If that is true then loving is just a strategy to please God for the
ultimate purpose of personal gain.
I
don’t care what grades you got in school, you’re smart enough to think you can
exploit God. You’re smart enough to know
that if it’s really about eternal life then better to suffer a little now and
be rewarded later. St. Paul even said in
the text we read from Romans last week, “I consider that the sufferings of this
present time are not worth comparing with the glory about to be revealed to
us.”
Is
that then even scriptural endorsement of: please God now and be rewarded
later? …love then is a powerful strategy
ultimately employed for personal gain. Seeing
love that way (while one can certainly get there through scripture) is
completely missing the point.
In
the video the adult Sunday school class watched just before worship the
presenter, Luke Johnson, wrapped up his remarks by making a distinction between
“religion” and “magic”. By magic he does
not mean the visual tricks and illusions some people can invent. He is talking about living in a strategic way
that will bring upon your life the power and blessing of a supernatural force;
a deity, or “God” if you like. Indeed,
look at the ancient Greek religions and their stories; although I think Luke
Johnson wouldn’t call them “religions” so much as he’d call them “magic”. Those stories are all about people doing
things to please the gods and get their divine favor for life. But is that really loving? No! Of
course not!
We are going to begin reading through
Mark’s gospel in January. We should be
all the way through it during worship by Easter. Mark’s gospel is among the most tightly and
brilliantly constructed pieces of literature ever written. Details down to the absolutely minute carry
incredible meaning. If you know Mark’s
gospel well, or if you remember from three years ago when we read through it,
there is one and only one time in the entire gospel that a human character
recognizes Jesus as the Son of God. Who
is it and when does that recognition happen?
It
wasn’t the disciples that’s for sure!
It
was the Roman pagan centurion overseeing the crucifixion, and he says it at the
moment of Jesus’ death. For Mark, the
ONLY way to understand Jesus’ identity is as the crucified one. Mark does not have any resurrection
appearances in his original writing.
Other later authors added some to his writing.
From
very early on in the gospel Jesus is predicting his death. Close to half the gospel is focused on Jesus
journey to Jerusalem for Passover. Jesus
starts getting in trouble with the religious leaders all the way back in
Chapter 2!
You
may remember me asking this before. What
is the most important holiday of the year?

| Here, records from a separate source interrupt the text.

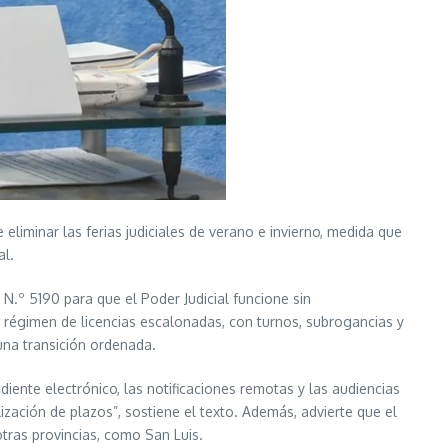
liminar las ferias judiciales de verano e invierno, medida que
al.
l N.º 5190 para que el Poder Judicial funcione sin
n régimen de licencias escalonadas, con turnos, subrogancias y
 una transición ordenada.
diente electrónico, las notificaciones remotas y las audiencias
ización de plazos”, sostiene el texto. Además, advierte que el
otras provincias, como San Luis.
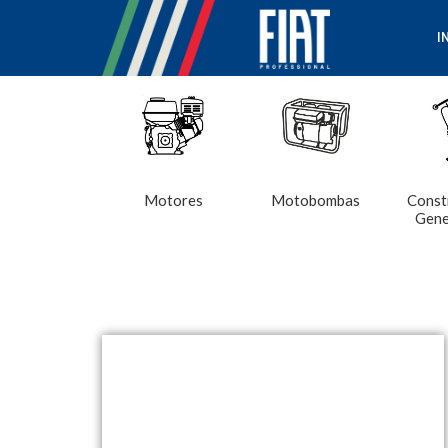
I
Motores
Motobombas
Const
Gene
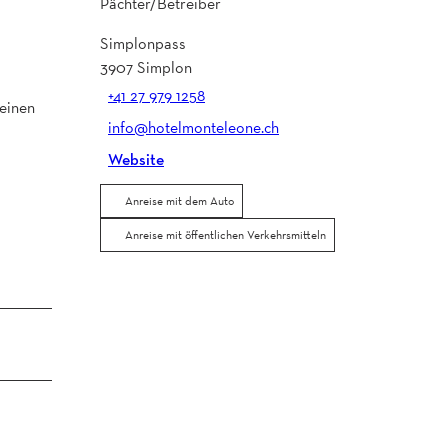
Pächter/Betreiber
Simplonpass
3907
Simplon
+41 27 979 1258
 einen
info@hotelmonteleone.ch
Website
Anreise mit dem Auto
Anreise mit öffentlichen Verkehrsmitteln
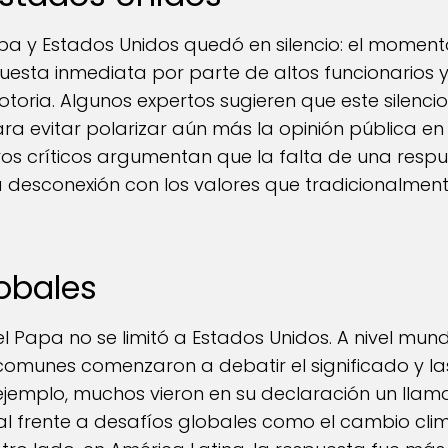
pa y Estados Unidos quedó en silencio: el momen
uesta inmediata por parte de altos funcionarios y 
otoria. Algunos expertos sugieren que este silenci
ra evitar polarizar aún más la opinión pública 
ros críticos argumentan que la falta de una respu
na desconexión con los valores que tradicionalme
obales
 Papa no se limitó a Estados Unidos. A nivel mundia
comunes comenzaron a debatir el significado y la
ejemplo, muchos vieron en su declaración un llama
l frente a desafíos globales como el cambio climá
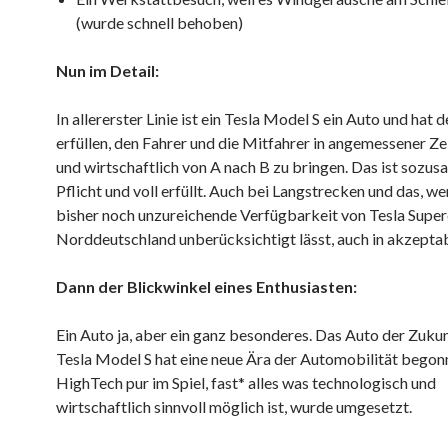
(wurde schnell behoben)
Nun im Detail:
In allererster Linie ist ein Tesla Model S ein Auto und hat
erfüllen, den Fahrer und die Mitfahrer in angemessener Zei
und wirtschaftlich von A nach B zu bringen. Das ist sozus
Pflicht und voll erfüllt. Auch bei Langstrecken und das, w
bisher noch unzureichende Verfügbarkeit von Tesla Super
Norddeutschland unberücksichtigt lässt, auch in akzeptab
Dann der Blickwinkel eines Enthusiasten:
Ein Auto ja, aber ein ganz besonderes. Das Auto der Zuku
Tesla Model S hat eine neue Ära der Automobilität begonn
HighTech pur im Spiel, fast* alles was technologisch und
wirtschaftlich sinnvoll möglich ist, wurde umgesetzt.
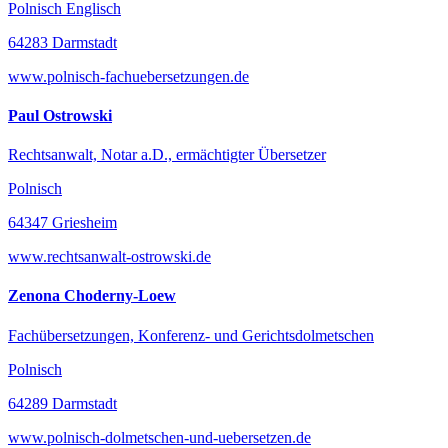
Polnisch Englisch
64283 Darmstadt
www.polnisch-fachuebersetzungen.de
Paul Ostrowski
Rechtsanwalt, Notar a.D., ermächtigter Übersetzer
Polnisch
64347 Griesheim
www.rechtsanwalt-ostrowski.de
Zenona Choderny-Loew
Fachübersetzungen, Konferenz- und Gerichtsdolmetschen
Polnisch
64289 Darmstadt
www.polnisch-dolmetschen-und-uebersetzen.de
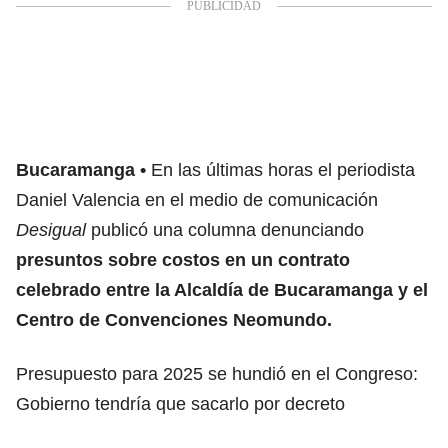
Bucaramanga
En las últimas horas el periodista
Daniel Valencia en el medio de comunicación
Desigual
publicó una columna denunciando
presuntos sobre costos en un contrato
celebrado entre la Alcaldía de Bucaramanga y el
Centro de Convenciones Neomundo.
Presupuesto para 2025 se hundió en el Congreso:
Gobierno tendría que sacarlo por decreto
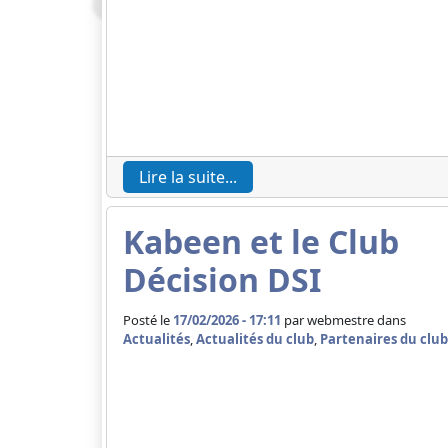
Lire la suite...
Kabeen et le Club
Décision DSI
Posté le
17/02/2026 - 17:11
par
webmestre dans
Actualités
,
Actualités du club
,
Partenaires du club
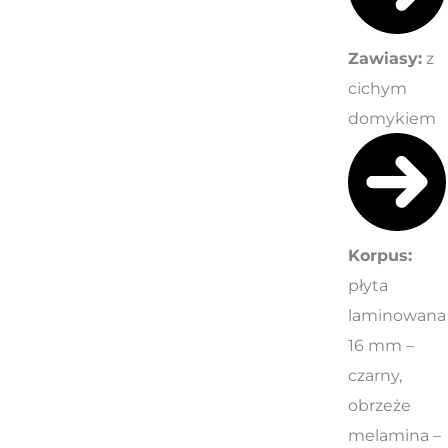
Zawiasy:
z
cichym
domykiem
Korpus:
płyta
laminowana
16 mm –
czarny,
obrzeże
melamina –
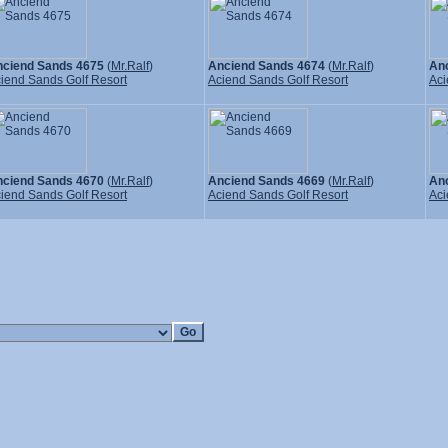
ciend Sands 4675
(
Mr.Ralf
)
Anciend Sands 4674
(
Mr.Ralf
)
An
iend Sands Golf Resort
Aciend Sands Golf Resort
Aci
ciend Sands 4670
(
Mr.Ralf
)
Anciend Sands 4669
(
Mr.Ralf
)
An
iend Sands Golf Resort
Aciend Sands Golf Resort
Aci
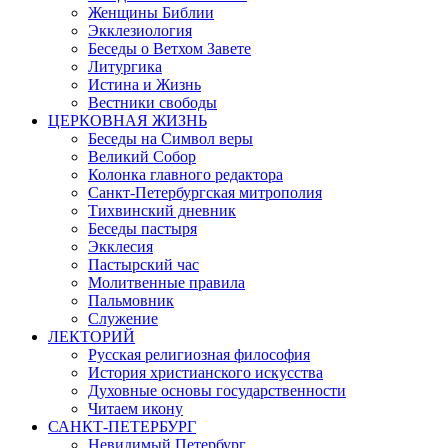
Женщины Библии
Экклезиология
Беседы о Ветхом Завете
Литургика
Истина и Жизнь
Вестники свободы
ЦЕРКОВНАЯ ЖИЗНЬ
Беседы на Символ веры
Великий Собор
Колонка главного редактора
Санкт-Петербургская митрополия
Тихвинский дневник
Беседы пастыря
Экклесия
Пастырский час
Молитвенные правила
Пальмовник
Служение
ЛЕКТОРИЙ
Русская религиозная философия
История христианского искусства
Духовные основы государственности
Читаем икону
САНКТ-ПЕТЕРБУРГ
Невидимый Петербург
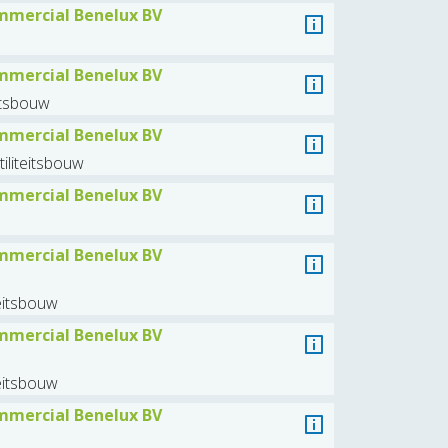
mercial Benelux BV
mercial Benelux BV
eitsbouw
mercial Benelux BV
iliteitsbouw
mercial Benelux BV
mercial Benelux BV
teitsbouw
mercial Benelux BV
teitsbouw
mercial Benelux BV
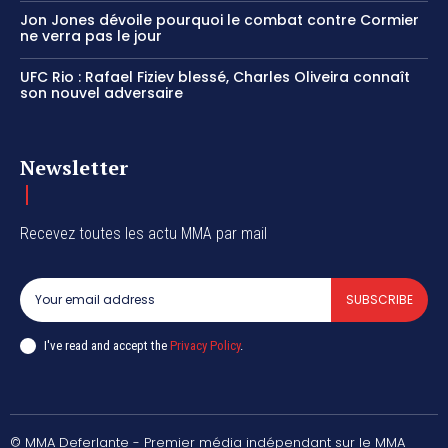
Jon Jones dévoile pourquoi le combat contre Cormier
ne verra pas le jour
UFC Rio : Rafael Fiziev blessé, Charles Oliveira connaît
son nouvel adversaire
Newsletter
Recevez toutes les actu MMA par mail
SUBSCRIBE
I've read and accept the
Privacy Policy
.
© MMA Deferlante - Premier média indépendant sur le MMA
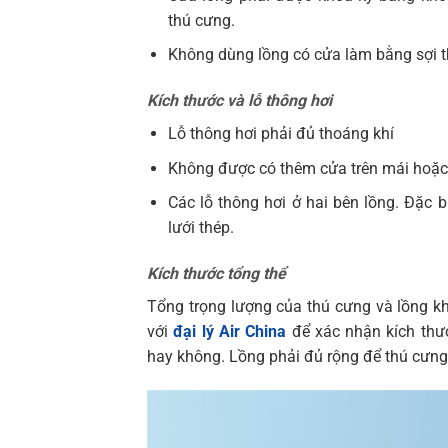
thú cưng.
Không dùng lồng có cửa làm bằng sợi t
Kích thước và lỗ thông hơi
Lỗ thông hơi phải đủ thoáng khí
Không được có thêm cửa trên mái hoặc 
Các lỗ thông hơi ở hai bên lồng. Đặc 
lưới thép.
Kích thước tổng thể
Tổng trọng lượng của thú cưng và lồng k
với
đại lý Air China
để xác nhận kích thư
hay không. Lồng phải đủ rộng để thú cưng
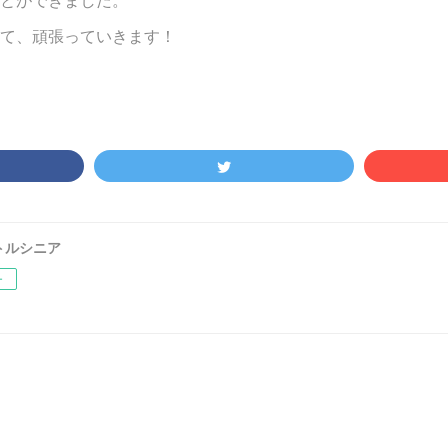
て、頑張っていきます！
トルシニア
ー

It certainly isn’t Christmas!
Easter might come to mind but that’s missing it too. It is Good Friday. Good Friday is about love in its purest and
most powerful form. Good Friday is about
the work of salvation being accomplished.
Mark’s gospel focuses there because he knows that’s what Jesus is all
about.
Theologian
Tom Long points out that Jesus shows what it is to be most fully human, and
ironically most fully alive, when he is innocently executed.
I
don’t say this as a downer at all. I am
pointing out where our scripture takes us, because it shows us the real power
of love.
None
of us loves perfectly – at least I can’t.
I think all of us, to at least some degree, have a bit of strategy in
mind when we love. Fortunately God is
forgiving and does not require perfect love from us before being loving towards
us. However, the truly find the
overwhelming and eternal power of love, one lives by it with no expectation of
return or reward whatsoever.
To
truly love one must first realize that one is good and capable and
powerful. It is to realize that you have
good and important things within yourself that can be a blessing to
others. You have them because God gave
them to you and they cannot be exhausted.
Your ability to love, your God-given value, is a renewable energy source
– not a fossil fuel which will eventually run out. And so you can give of that inexhaustible
goodness from God. In so doing you
discover your truest self.
Ironic,
counterintuitive, maybe even crazy – yep.
But that is love. That is how God
runs the universe and how God is acting to save it.